The government has made a U-turn on the £20 million scheme for children receiving free school meals to be driven up to 30 miles every day to attend the nearest selective school.
But the cash earmarked for cabs has been returned to the Treasury rather than invested in schools, shadow education secretary Angela Rayner pointed out today.
The scheme, set to cost more than £5m a year and up to £5,000 a year per pupil, was first announced by Chancellor Philip Hammond in the 2017 Budget.
Ms Rayner argued that the funds should be used to reverse Tory cuts to school transport for disadvantaged children. In 2015-16, £6m was taken off the school transport budget.
The reduction led to disabled teenagers losing the right to help with travel to sixth form or college, pupils being forced to change schools and families having to pay hundreds of pounds extra for transport.
The Local Government Ombudsman revealed at the time that it had received a 63 per cent increase in serious complaints relating to school transport.
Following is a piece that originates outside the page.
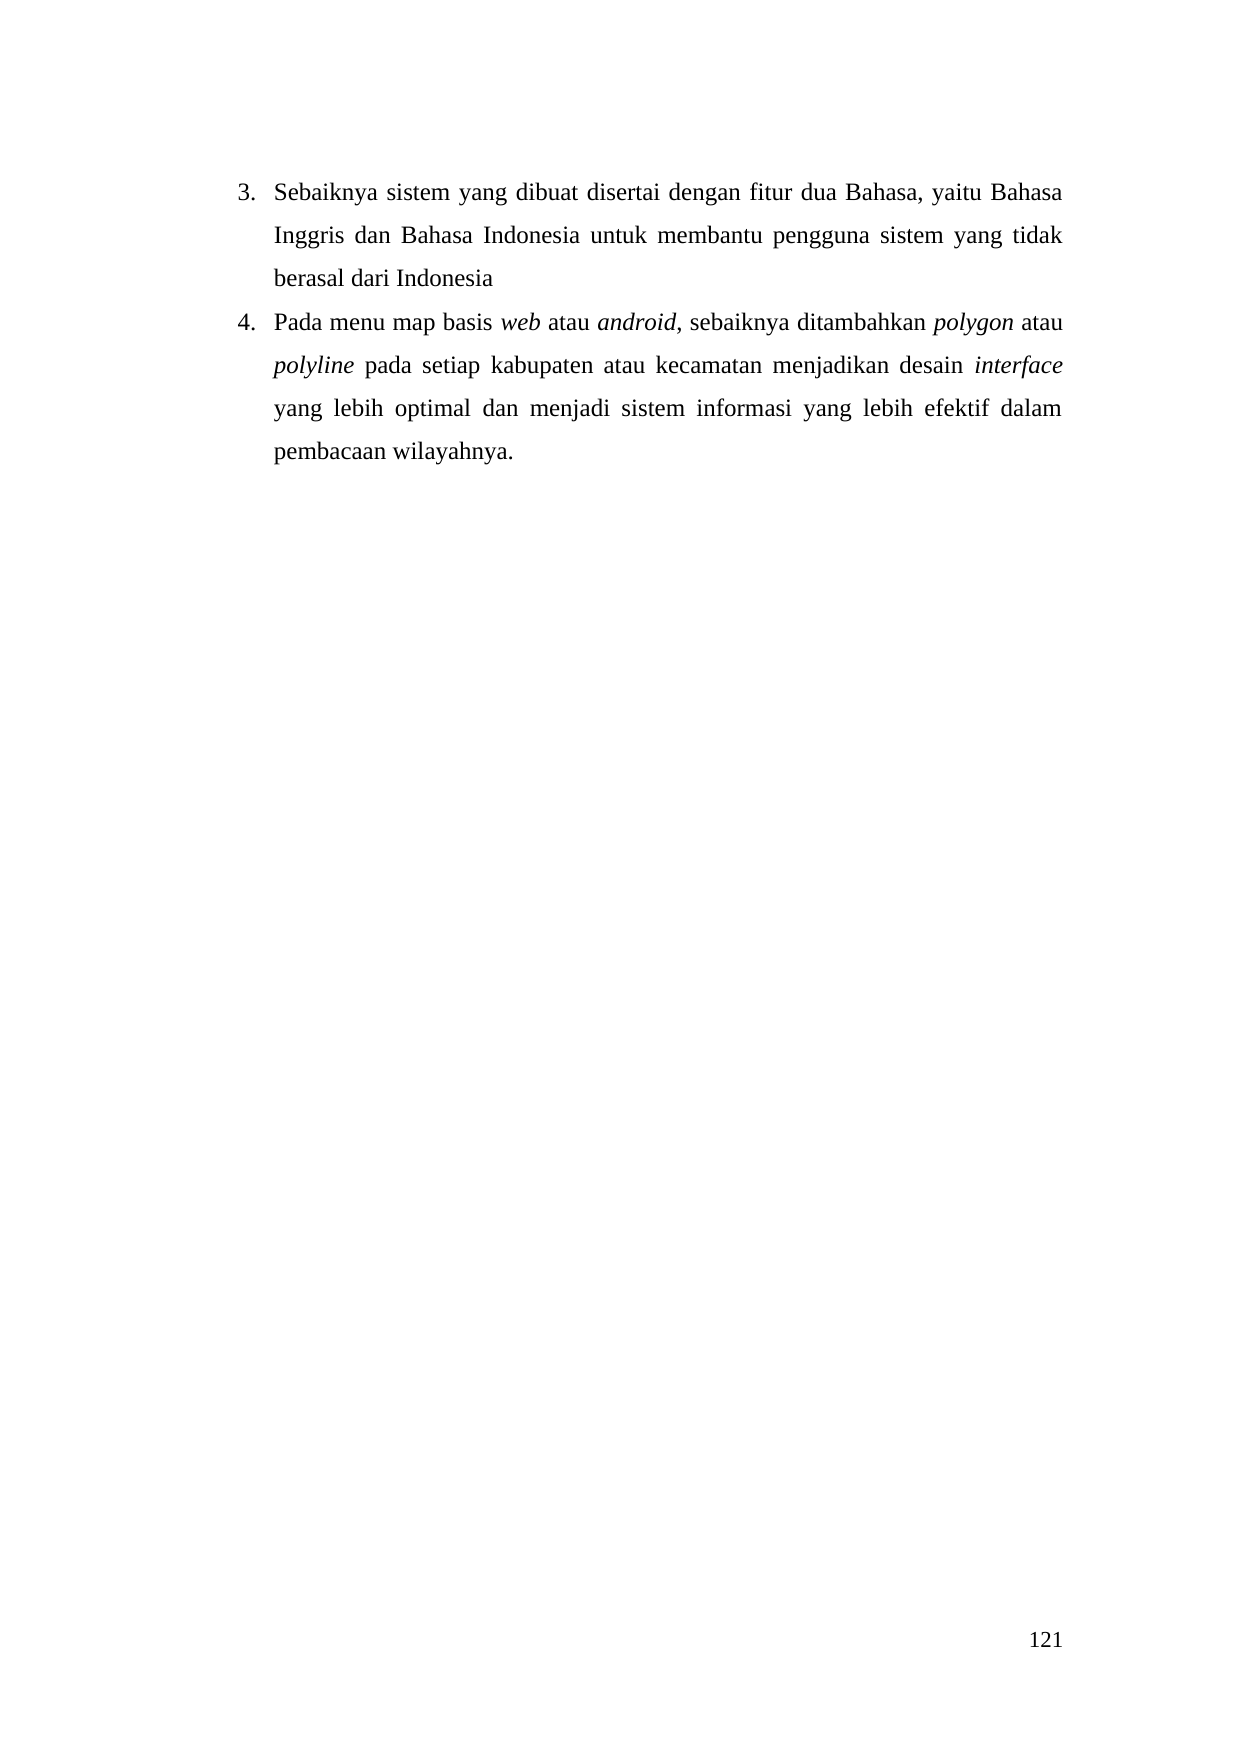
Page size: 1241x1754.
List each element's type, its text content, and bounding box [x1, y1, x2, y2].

list Pada menu map basis web atau android, sebaiknya ditambahkan polygon atau polyline pada setiap kabupaten atau kecamatan menjadikan desain interface yang lebih optimal dan menjadi sistem informasi yang lebih efektif dalam pembacaan wilayahnya. [237, 307, 1063, 465]
list Sebaiknya sistem yang dibuat disertai dengan fitur dua Bahasa, yaitu Bahasa Inggris dan Bahasa Indonesia untuk membantu pengguna sistem yang tidak berasal dari Indonesia [237, 177, 1063, 292]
In one case, a teenager with severe autism lost his transport allowance and was told that he should go to school by walking a mile through an unlit area with no footpath, boarding a train and then changing to a bus.
Ms Rayner said: “It tells you everything you need to know about the Tories’ real priorities.
“It is clearer than ever that only a Labour government will invest in all of our children and guarantee schools the resources they need.”
Lamiat Sabin is the Morning Star’s Parliamentary Reporter.